LCB arrangement was plotted in circular view as in [10] in CGView [23]. As in [10], subset datasets were produced by randomly sampling nucleotides from concatenated LCB alignments for each chromosome
using BioPerl scripts. These subset datasets were 10,000 bp, 20,000 bp, 30,000 bp 40,000 bp, 50,000 bp, 100,000 bp, 200,000 bp, 300,000 bp, 400,000 bp, 500,000 bp, and 1,000,000 bp (only up to 300,000 bp for the small chromosome because the concatenated alignment was only just over 400,000 bp). These datasets were each also analyzed in TNT and Garli or RaxML (depending on length). 44-taxon dataset For this dataset, genomes were downloaded as detailed above or assembled de novo as detailed below.

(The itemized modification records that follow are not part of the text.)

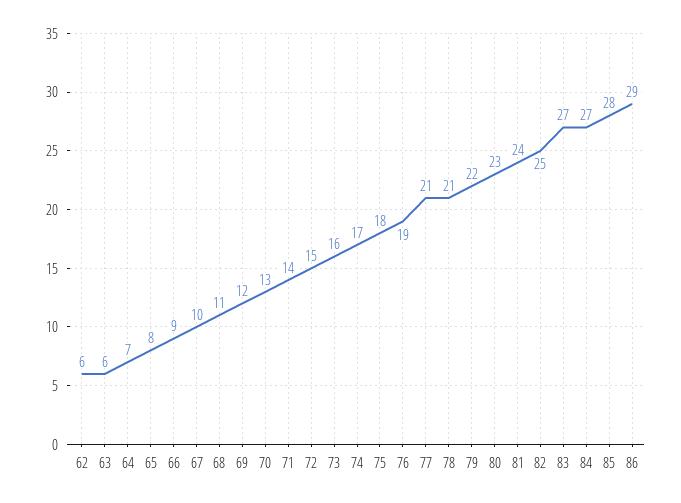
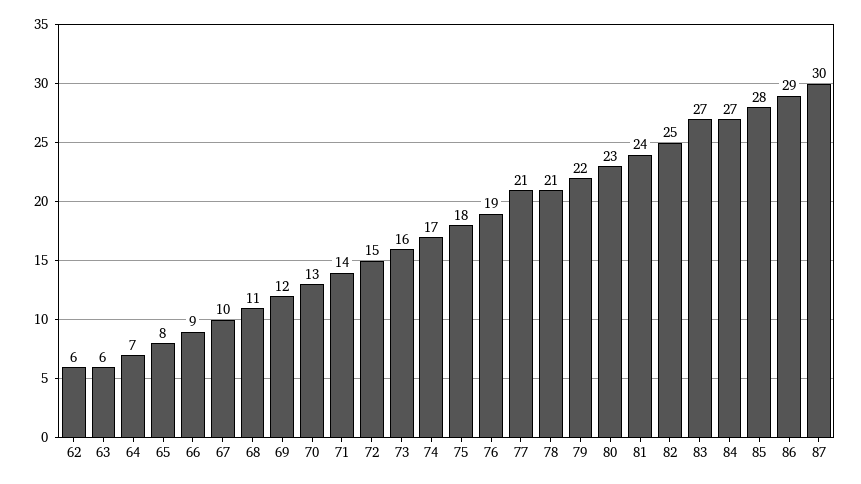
  {
    "62": 6,
    "63": 6,
    "64": 7,
    "65": 8,
    "66": 9,
    "67": 10,
    "68": 11,
    "69": 12,
    "70": 13,
    "71": 14,
    "72": 15,
    "73": 16,
    "74": 17,
    "75": 18,
    "76": 19,
    "77": 21,
    "78": 21,
    "79": 22,
    "80": 23,
    "81": 24,
    "82": 25,
    "83": 27,
    "84": 27,
    "85": 28,
-   "86": 29
+   "86": 29,
+   "87": 30
  }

Because genome sequences that were present as multiple contigs were included, arrangement of these contigs was ignored and contigs were simply concatenated. Breakpoint analyses could not be Small molecule library high throughput completed on this dataset because the arrangement of gene and multi-gene fragments was not necessarily true to life after Imatinib contig concatenation. A different strategy was implemented in
Mauve in order to be able to include all 44 taxa. Concatenated contigs were grouped by two to three close relatives as determined in [9] as well the concatenated LCBs of closely related species from the Mauve results from the 19-taxon dataset. This was done because the de novo analysis in Mauve of all 44 concatenated genomes was computationally prohibitive. This strategy works because the Mauve results of interest are those LCBs common to all taxa. Since the 44-taxon dataset contains all the taxa of the 19-taxon dataset plus new taxa, one would expect the percent
of base-pairs to be homologized by Mauve to decrease as taxa are added. By running Mauve analyses that start with the LCBs generated by the 19-taxon dataset Mauve analysis, one expects to capture the same homologies that one would capture if all 44-taxa were analyzed in Mauve from scratch. The LCBs that resulted from the smaller runs for all 44-taxa were extracted. Since Mauve provides results that collinearize the LCBs, a final, simpler Mauve run was performed with all 44 taxa together. The above was done separately for the large and small chromosomes. Phylogenetic analyses in TNT and Garli were conducted on the resulting alignments for both the large and small chromosomes.V. brasiliensis was removed from Molecular motor small chromosome dataset because it caused Mauve to crash repeatedly. New genome sequences Salinivibrio costicola strain ATCC 33508, Vibrio gazogenes strain ATCC 43941, and Aliivibrio logei strain ATCC 35077 were ordered from the ATCC (American Type Culture Collection). They were grown on Difco Marine Agar. S. costicola was grown at 26 degrees C, V. gazogenes was grown at 26 degrees C and A. logei was grown at 18 degrees C. DNA was extracted using the Qiagen DNeasy DNA extraction kit and DNA concentration was measured using a Qubit 2.0 Fluorometer from Invitrogen.